Chris Arrant: Let’s peek inside your workday – what are you working on today, Adam?

Adam Warren: Presently, I'm flailing my way through Page 19 of a story from the upcoming Empowered, Vol. 8, while working on script revisions for a new Empowered "Guest Artist" one-shot comic, while also nibbling away at lettering corrections on my own pages from said comic. In truth, today's a relatively low-key workday, as I often have more than a mere three jobs under way at the same time. (Nowadays, freelancers definitely need to be adept at keeping quite a few plates a-spinnin', if you follow me. Spin, plates of temporary employment, spin!)

Empowered has grown from being a fun joke to a serious book and now a serious career for you, Adam. … It outpaced Dirty Pair as your biggest project to date some time ago. At what point did you realize this was more than just a one-off book but was barreling into something bigger?

Well, by the time I'd breezed through the first 300-odd pages that would eventually become Empowered, I realized that this goofy little project could be "a real comic" after all. Nonetheless, I didn't have a great deal of ambition for the series beyond having a little fun and playing around with low-stakes, low-stress comics work. Back then, I saw the series as a whimsical side project, as "a real comic" of sorts but definitely not — ahem — "A REAL COMIC," if you'll excuse the capitalization indicating the term's Great Import and Seriousness.

After all, I was just casually scrawling Empowered's pages on 8.5-inch by 11-inch copy paper with little planning or forethought, the pages carelessly flowing wherever I felt a given story was taking me. By contrast, I thought that A REAL COMIC would be painstakingly drawn on full-size 10-inch by 15-inch comics art board, demanding tedious, grinding, repetitive art stages — roughs, tight layouts, tighter pencils, even tighter inks, lettering, coloring, corrections and so on. A REAL COMIC would require elaborate, meticulous planning stages — plot, detailed story outline, finished script — and be locked into a rigid, inflexible format — a 22-page issue, say. In my previous experience, A REAL COMIC might be fun to read, but was certainly never much fun to produce. The idea that drawing A REAL COMIC might, in fact, be a free-flowing, organic, non-tiresome experience was completely alien to me.



Right up through Empowered, Vol. 3, or so, I kept noodling away haphazardly at the series while trying — and, for the most part, failing — to line up other, better-paying work. (I should note that Empowered's early production was subsidized by my occasional forays into mainstream-comics work and semi-lucrative stumbles into commercial-art jobs.) Then I gradually, dimly became aware that the stories had taken on some unplanned depth and complexity, with plot threads such as Thugboy's checkered past as a guerilla "capekiller" and Ninjette's even more checkered background evolving in intriguing new directions. More importantly, the cast's characterization was developing apace as well, with new ideas for even previously neglected, one-note characters constantly popping into my head. ("Hey, what if blonde-ophobic Sistah Spooky had a telepathic ex-girlfriend, who just happened to be blonde herself?")

> **Material supplied**
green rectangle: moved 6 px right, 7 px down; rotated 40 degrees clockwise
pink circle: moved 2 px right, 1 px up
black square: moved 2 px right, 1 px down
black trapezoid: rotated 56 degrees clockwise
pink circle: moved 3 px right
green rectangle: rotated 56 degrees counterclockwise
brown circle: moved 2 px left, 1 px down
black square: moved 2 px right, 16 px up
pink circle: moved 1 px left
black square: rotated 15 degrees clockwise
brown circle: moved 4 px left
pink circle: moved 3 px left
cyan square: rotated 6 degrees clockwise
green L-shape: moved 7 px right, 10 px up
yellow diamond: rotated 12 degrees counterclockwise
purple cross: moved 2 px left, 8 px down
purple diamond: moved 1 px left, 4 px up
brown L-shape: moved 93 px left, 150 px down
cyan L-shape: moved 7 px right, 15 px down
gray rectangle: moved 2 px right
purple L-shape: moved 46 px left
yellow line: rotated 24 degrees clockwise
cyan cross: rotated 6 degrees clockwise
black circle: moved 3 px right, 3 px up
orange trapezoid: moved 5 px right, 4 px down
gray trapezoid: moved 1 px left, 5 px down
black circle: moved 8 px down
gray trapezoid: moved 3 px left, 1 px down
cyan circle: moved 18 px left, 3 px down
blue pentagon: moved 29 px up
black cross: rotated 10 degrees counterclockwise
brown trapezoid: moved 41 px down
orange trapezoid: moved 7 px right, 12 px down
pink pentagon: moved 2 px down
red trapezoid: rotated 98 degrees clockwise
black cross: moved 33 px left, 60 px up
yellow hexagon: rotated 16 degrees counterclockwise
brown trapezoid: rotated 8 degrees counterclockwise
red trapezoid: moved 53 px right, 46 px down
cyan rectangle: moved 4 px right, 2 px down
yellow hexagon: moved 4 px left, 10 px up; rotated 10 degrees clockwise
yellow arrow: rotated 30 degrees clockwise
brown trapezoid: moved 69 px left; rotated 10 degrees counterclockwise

> **Work instructions**
In the interview, what did Adam Warren say he drew Empowered's early pages on?

> **Solution to the problem**
8.5-inch by 11-inch copy paper.